Based upon conflict jurisdiction, the Supreme Court resolved that conflict against the Second District in Companioni and in favor of the Third and Fifth Districts in Benton, Sears and Fritz, supra.
Citing with approval its opinion in Ed Ricke & Sons, Inc. v. Green, 468 So. 2d 908, 910 (Fla. 1985), the Court quoted:
The trial court judge may, in his or her sound
discretion, determine whether to rule on a
motion for a mistrial immediately or reserve
ruling until after the jury deliberations.
However, this discretion must be exercised
in accordance with precepts of judicial
economy. When, as here, the prejudicial
comments occur during closing argument,
it is quite reasonable for a trial judge to
reserve ruling until after the jury deliberates
in the hope that the jurors can rise above
the alleged prejudice and cure the error.
If the verdict cures the error, the court will
save the expenditure of additional time,
money and delay associated with a new
trial. On the other hand, if the judge,
after the verdict, incorrectly grants the
motion for mistrial and orders a new trial,
that order is reviewable on appeal. The
appellate court could then reverse the
order granting the new trial and order
the trial court to enter a judgment on the
The power of a trial court judge to reserve
ruling on a motion for a mistrial will not
only conserve judicial resources but may
also operate to prohibit a wrongdoer from
profiting from his intentional misconduct.
The Court reasoned that the problem with the City and the Second District’s analysis was that it allowed a party, in this case the City, to supplant the trial judge’s discretion as to whether or not incurable error had occurred with its own option to await the verdict before seeking to have a declaration that incurable error has occurred.
By obtaining a favorable ruling as to inappropriate conduct, trial counsel must make a decision as to whether the conduct is so honorous as to require a stop in the proceedings. Failure to do that constitutes a waiver. At 739, the Supreme Court holds:
The City argues that Ed Ricke supports its
position that a party can move for a new
trial without first moving for mistrial. We
disagree. Ed Ricke stands for the
proposition that a trial judge has a
superior vantage point from which to
decide whether granting a mistrial prior
to the jury rendering its verdict preserves
judicial economy. It does not in any way
imply that the parties’ attorneys have a
superior vantage point and can thus
utilize the “wait and see” approach.
Unfortunately, under circumstances when faced with attorney misconduct by opposing counsel, trial counsel is left with a difficult choice. Requesting a mistrial necessarily means an enormous waste of resources and the opportunity for the other side to receive a “preview” of the evidence that has been presented.

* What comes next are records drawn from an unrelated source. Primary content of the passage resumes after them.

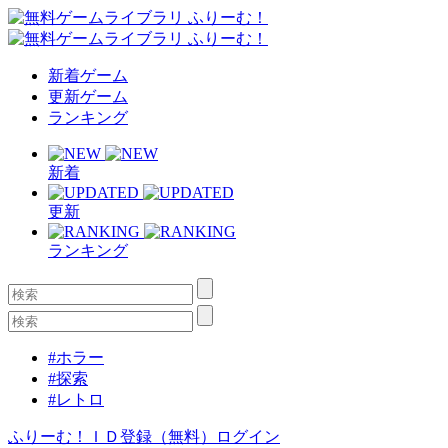
新着ゲーム
更新ゲーム
ランキング
新着
更新
ランキング
#ホラー
#探索
#レトロ
ふりーむ！ＩＤ登録（無料）
ログイン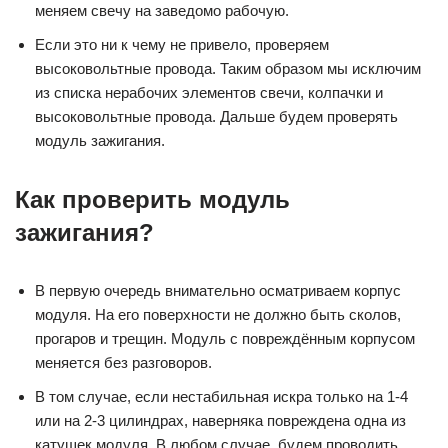
меняем свечу на заведомо рабочую.
Если это ни к чему не привело, проверяем
высоковольтные провода. Таким образом мы исключим
из списка нерабочих элементов свечи, колпачки и
высоковольтные провода. Дальше будем проверять
модуль зажигания.
Как проверить модуль
зажигания?
В первую очередь внимательно осматриваем корпус
модуля. На его поверхности не должно быть сколов,
прогаров и трещин. Модуль с повреждённым корпусом
меняется без разговоров.
В том случае, если нестабильная искра только на 1-4
или на 2-3 цилиндрах, наверняка повреждена одна из
катушек модуля. В любом случае, будем проводить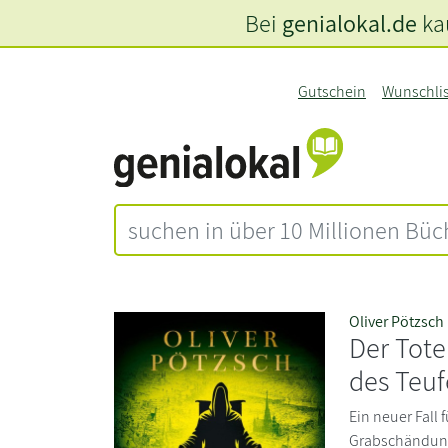
Bei
genialokal.de
kau
Gutschein
Wunschli
Oliver Pötzsch
Der Tote
des Teuf
Ein neuer Fall 
Grabschändung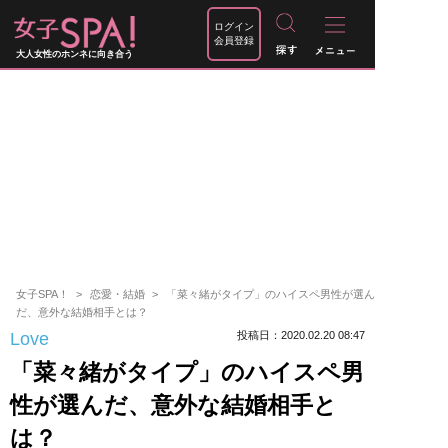
ログイン
会員登録
大人女性のホンネに向き合う
女子SPA！
恋愛・結婚
「菜々緒がタイプ」のハイスペ男性が選ん
だ、意外な結婚相手とは？
Love
投稿日：2020.02.20 08:47
「菜々緒がタイプ」のハイスペ男
性が選んだ、意外な結婚相手と
は？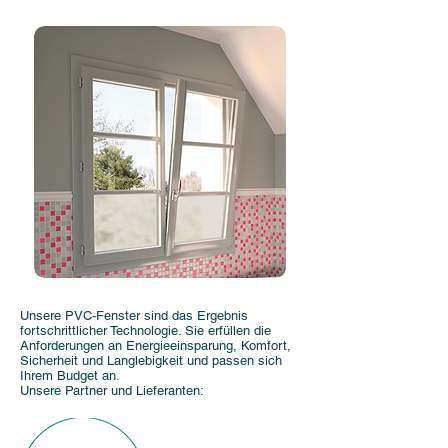
Unsere PVC-Fenster sind das Ergebnis
fortschrittlicher Technologie. Sie erfüllen die
Anforderungen an Energieeinsparung, Komfort,
Sicherheit und Langlebigkeit und passen sich
Ihrem Budget an.
Unsere Partner und Lieferanten: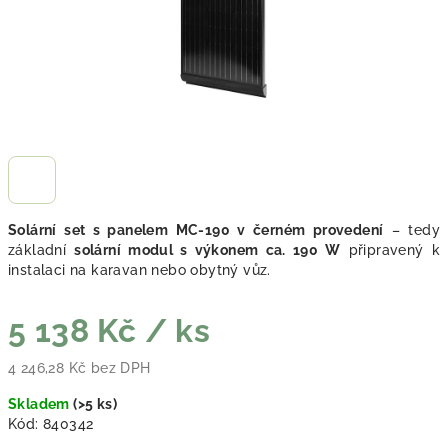
Solární set s panelem MC-190 v černém provedení
– tedy
základní
solární modul s výkonem ca. 190 W
připravený k
instalaci na karavan nebo obytný vůz.
5 138 Kč
/ ks
4 246,28 Kč bez DPH
Měrná cena:
Skladem
(
>5 ks
)
Kód:
840342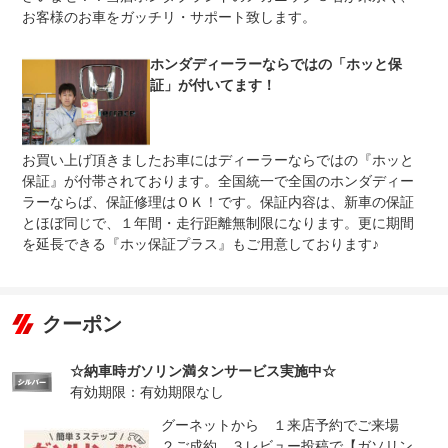
お客様のお車をガッチリ・サポート致します。
ホンダディーラーならではの「ホッと保
証」が付いてます！
お買い上げ頂きましたお車にはディーラーならではの『ホッと
保証』が付帯されております。全国統一で全国のホンダディー
ラーならば、保証修理はＯＫ！です。保証内容は、新車の保証
とほぼ同じで、１年間・走行距離無制限になります。更に期間
を延長できる『ホッ保証プラス』もご用意しております♪
クーポン
☆納車時ガソリン満タンサービス実施中☆
有効期限：有効期限なし
グーネットから １来店予約でご来場
２ご成約 ３レビュー投稿で【ガソリン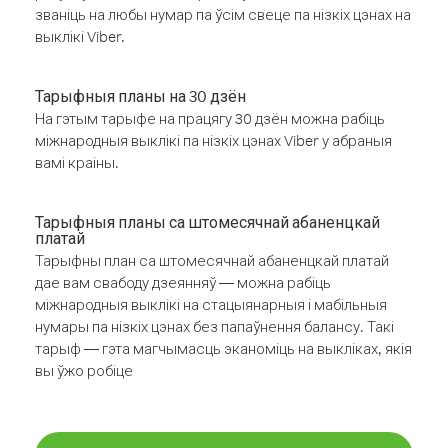
званіць на любы нумар па ўсім свеце па нізкіх цэнах на
выклікі Viber.
Тарыфныя планы на 30 дзён
На гэтым тарыфе на працягу 30 дзён можна рабіць
міжнародныя выклікі па нізкіх цэнах Viber у абраныя
вамі краіны.
Тарыфныя планы са штомесячнай абаненцкай
платай
Тарыфны план са штомесячнай абаненцкай платай
дае вам свабоду дзеянняў — можна рабіць
міжнародныя выклікі на стацыянарныя і мабільныя
нумары па нізкіх цэнах без папаўнення балансу. Такі
тарыф — гэта магчымасць эканоміць на выкліках, якія
вы ўжо робіце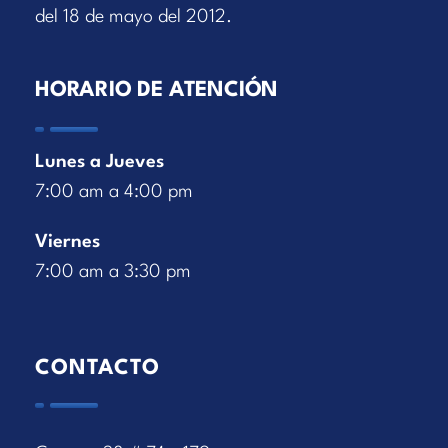
del 18 de mayo del 2012.
HORARIO DE ATENCIÓN
Lunes a Jueves
7:00 am a 4:00 pm
Viernes
7:00 am a 3:30 pm
CONTACTO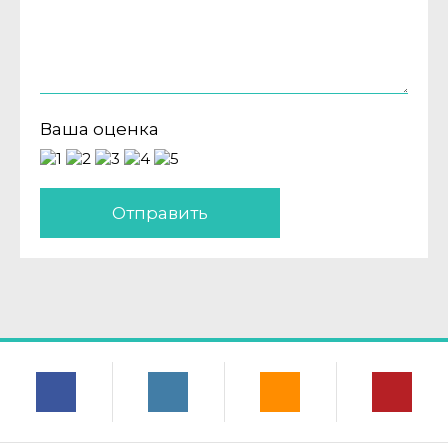
Ваша оценка
Отправить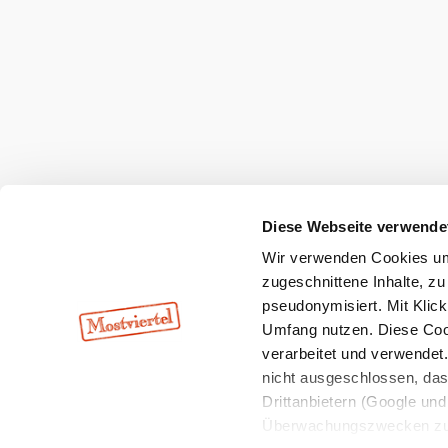
+43 7482 20444
info@mostviertel.at
Öffnungszeiten und Kontakt
Zu den Urlaubsangeboten
Webcams
Kontakt
B2B-Partner
Schullandwoc
Offene Stellen
Team
LEADER
Datenschutz
Barrierefreiheit
Haftung
Diese Webseite verwende
Wir verwenden Cookies um 
Copyright © Mostviertel Tourismus GmbH
zugeschnittene Inhalte, zu
pseudonymisiert. Mit Klic
Umfang nutzen. Diese Cook
verarbeitet und verwendet
nicht ausgeschlossen, da
Drittanbietern (Google und 
Überwachungszwecken zu e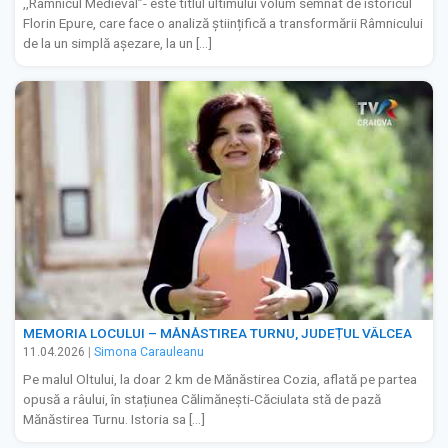
,,Râmnicul Medieval”- este titlul ultimului volum semnat de istoricul
Florin Epure, care face o analiză științifică a transformării Râmnicului
de la un simplă așezare, la un […]
MEMORIA LOCULUI – MĂNĂSTIREA TURNU, JUDEȚUL VÂLCEA
11.04.2026
|
Simona Carauleanu
Pe malul Oltului, la doar 2 km de Mănăstirea Cozia, aflată pe partea
opusă a râului, în stațiunea Călimănești-Căciulata stă de pază
Mănăstirea Turnu. Istoria sa […]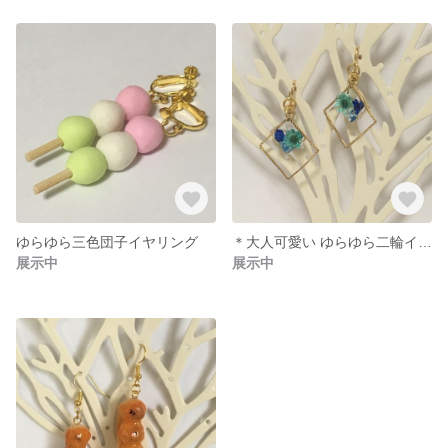
ゆらゆら三色団子イヤリング
＊大人可愛い ゆらゆら二輪イヤリング
展示中
展示中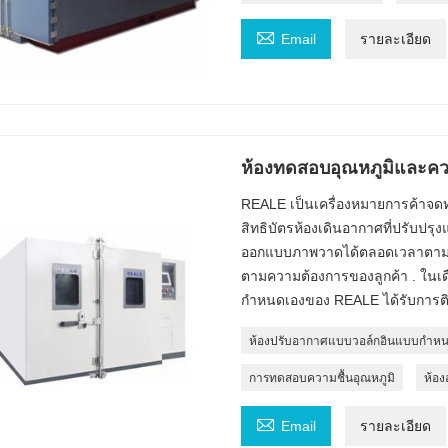

Email
รายละเอียด
ห้องทดสอบอุณหภูมิและค
REALE เป็นเครื่องหมายการค้าจดทะ
สิทธิบัตรห้องเดินอากาศที่ปรับปรุ
ออกแบบภาพวาดได้ตลอดเวลาตามควา
ตามความต้องการของลูกค้า . ในเ
กำหนดเองของ REALE ได้รับการติดตั
ห้องปรับอากาศแบบวอล์กอินแบบกำห
การทดสอบความชื้นอุณหภูมิ
ห้อง

Email
รายละเอียด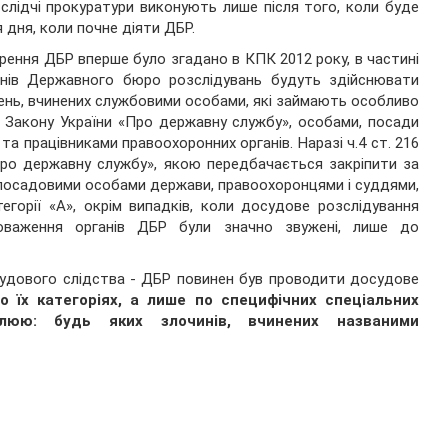
 слідчі прокуратури виконують лише після того, коли буде
я дня, коли почне діяти ДБР.
рення ДБР вперше було згадано в КПК 2012 року, в частині
ганів Державного бюро розслідувань будуть здійснювати
ень, вчинених службовими особами, які займають особливо
9 Закону України «Про державну службу», особами, посади
и та працівниками правоохоронних органів. Наразі ч.4 ст. 216
Про державну службу», якою передбачається закріпити за
 посадовими особами держави, правоохоронцями і суддями,
горії «А», окрім випадків, коли досудове розслідування
новаження органів ДБР були значно звужені, лише до
удового слідства - ДБР повинен був проводити досудове
о їх категоріях, а лише по специфічних спеціальних
слюю: будь яких злочинів, вчинених названими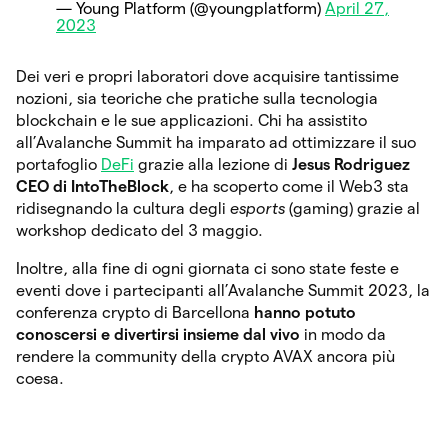
— Young Platform (@youngplatform)
April 27,
2023
Dei veri e propri laboratori dove acquisire tantissime
nozioni, sia teoriche che pratiche sulla tecnologia
blockchain e le sue applicazioni. Chi ha assistito
all’Avalanche Summit ha imparato ad ottimizzare il suo
portafoglio
DeFi
grazie alla lezione di
Jesus Rodriguez
CEO di IntoTheBlock
, e ha scoperto come il Web3 sta
ridisegnando la cultura degli
esports
(gaming) grazie al
workshop dedicato del 3 maggio.
Inoltre, alla fine di ogni giornata ci sono state feste e
eventi dove i partecipanti all’Avalanche Summit 2023, la
conferenza crypto di Barcellona
hanno potuto
conoscersi e divertirsi insieme dal vivo
in modo da
rendere la community della crypto AVAX ancora più
coesa.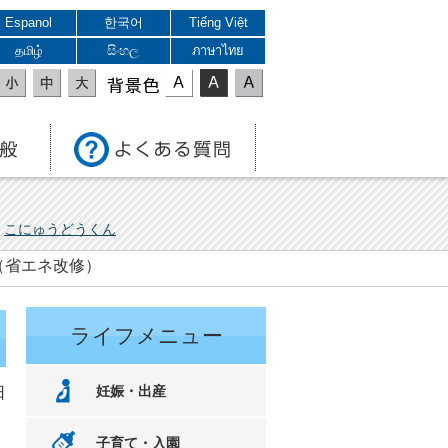
Espanol
한국어
Tiếng Việt
தமிழ்
සිංහල
ภาษาไทย
表示色
こにゅうどうくん
（省エネ改修）
ライフメニュー
妊娠・出産
日
子育て・入園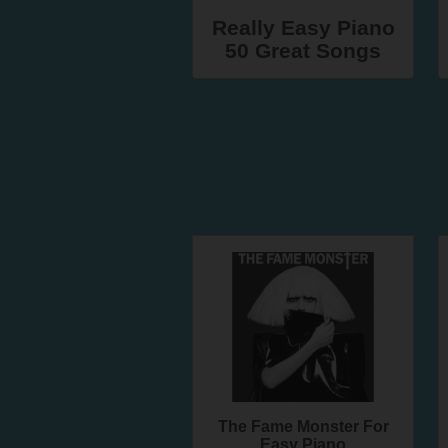
Really Easy Piano
50 Great Songs
The Fame Monster For
Easy Piano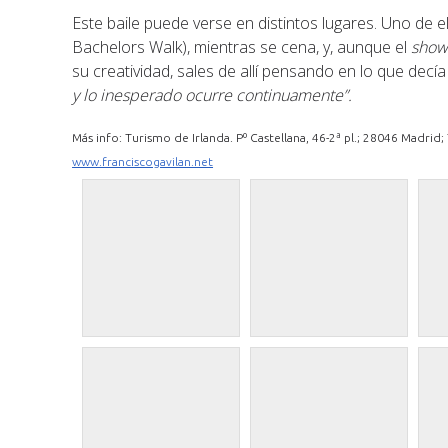
Este baile puede verse en distintos lugares. Uno de el
Bachelors Walk), mientras se cena, y, aunque el
sho
su creatividad, sales de allí pensando en lo que decí
y lo inesperado ocurre continuamente”.
Más info: Turismo de Irlanda. Pº Castellana, 46-2ª pl.; 28046 Madrid
www.franciscogavilan.net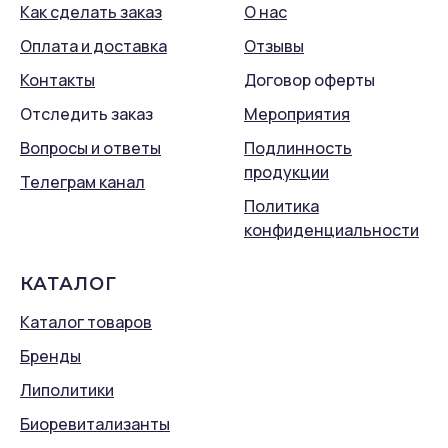
Как сделать заказ
О нас
Оплата и доставка
Отзывы
Контакты
Договор оферты
Отследить заказ
Мероприятия
Вопросы и ответы
Подлинность
продукции
Телеграм канал
Политика
конфиденциальности
КАТАЛОГ
Каталог товаров
Бренды
Липолитики
Биоревитализанты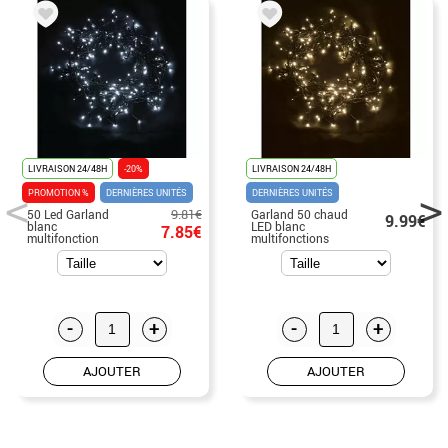
LIVRAISON 24/48H
-20%
LIVRAISON 24/48H
PROMOTION %
DERNIÈRES UNITÉS
DERNIÈRES UNITÉS
9.81€
50 Led Garland
Garland 50 chaud
9.99€
blanc
LED blanc
7.85€
multifonction
multifonctions
Extérieur
Extérieur
-
+
-
+
AJOUTER
AJOUTER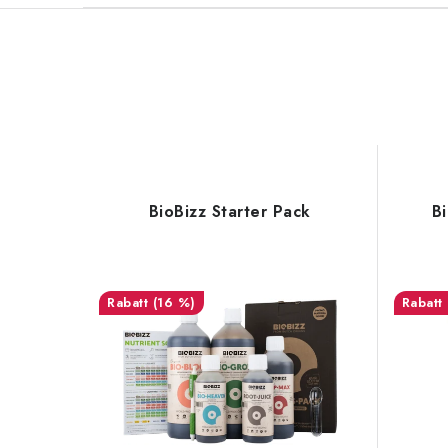
BioBizz Starter Pack
B
(16 %)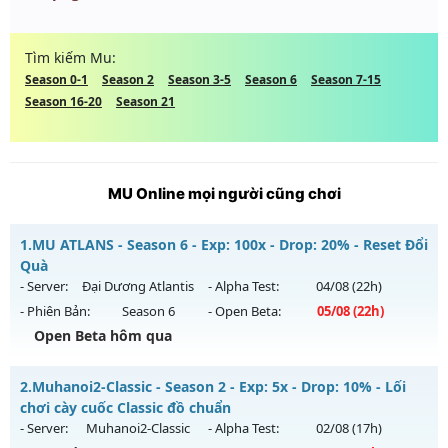
Tìm kiếm Mu:
Season 0-1
Season 2
Season 3-5
Season 6
Season 7-15
Season 16-20
Season 21
MU Online mọi người cũng chơi
1.
MU ATLANS - Season 6 - Exp: 100x - Drop: 20% - Reset Đổi
Quà
- Server:
Đại Dương Atlantis
- Alpha Test:
04/08
(22h)
- Phiên Bản:
Season 6
- Open Beta:
05/08
(22h)
Open Beta hôm qua
MU ATLANS - Reset Đổi Quà
2.
Muhanoi2-Classic - Season 2 - Exp: 5x - Drop: 10% - Lối
Mu mới ra tháng 08 2026 - Mở máy chủ
Đại Dương Atlantis
chơi cày cuốc Classic đồ chuẩn
vào 22h ngày 05/08/2626
- Server:
Muhanoi2-Classic
- Alpha Test:
02/08
(17h)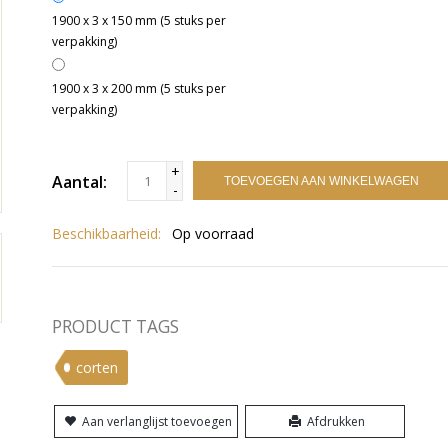
1900 x 3 x 150 mm (5 stuks per
verpakking)
1900 x 3 x 200 mm (5 stuks per
verpakking)
+
Aantal:
TOEVOEGEN AAN WINKELWAGEN
-
Beschikbaarheid:
Op voorraad
PRODUCT TAGS
corten
Aan verlanglijst toevoegen
Afdrukken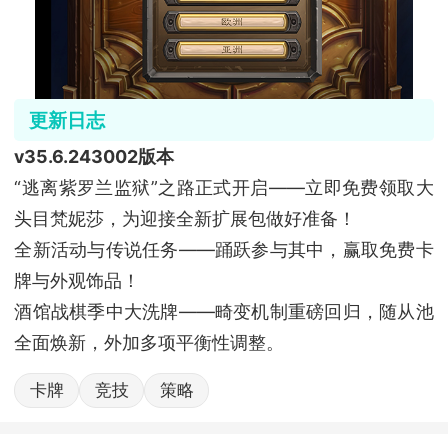
更新日志
v35.6.243002版本
“逃离紫罗兰监狱”之路正式开启——立即免费领取大
头目梵妮莎，为迎接全新扩展包做好准备！
全新活动与传说任务——踊跃参与其中，赢取免费卡
牌与外观饰品！
酒馆战棋季中大洗牌——畸变机制重磅回归，随从池
全面焕新，外加多项平衡性调整。
卡牌
竞技
策略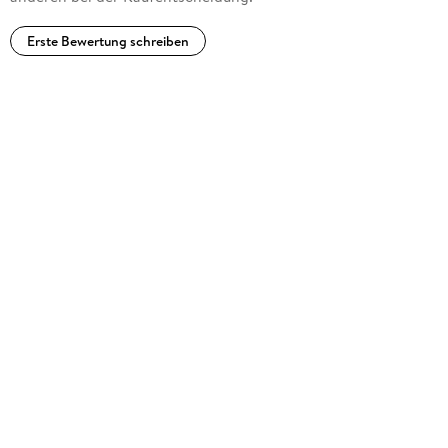
Erste Bewertung schreiben
Igor Dolinger, Jahrgang 1989, wuchs im norddeutschen
Lüneburg auf. Seine Ausbildung zum Mediengestalter machte
er in Hamburg, wo er heute als freier Illustrator und Grafiker
arbeitet.
Seit er sich mit 23 Jahren für die Freiberuflichkeit entschied,
realisierte er eine Vielzahl unterschiedlichster Projekte im
Kinder- und Jugendbuchbereich.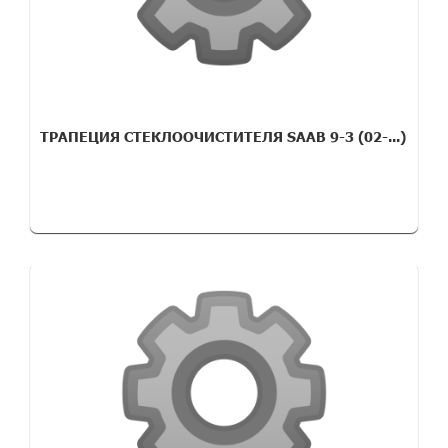
ТРАПЕЦИЯ СТЕКЛООЧИСТИТЕЛЯ SAAB 9-3 (02-...)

Nevertheless, the Supreme Court in this case at 740 makes its holding clear.
We hold that when a party objects to
instances of attorney misconduct during
trial, and the objection is sustained, the
party must also timely move for a
mistrial in order to preserve the issue
for a trial court’s review of a motion for
new trial. If the issue is not preserved
in this manner, then the conduct is
subject to fundamental error analysis
under this Court’s opinion in Murphy.
A bright line has been drawn. In order to preserve the right to move for a new trial based on attorney misconduct, it is absolutely necessary that a motion for mistrial be made. The alternative is nothing short of waiver.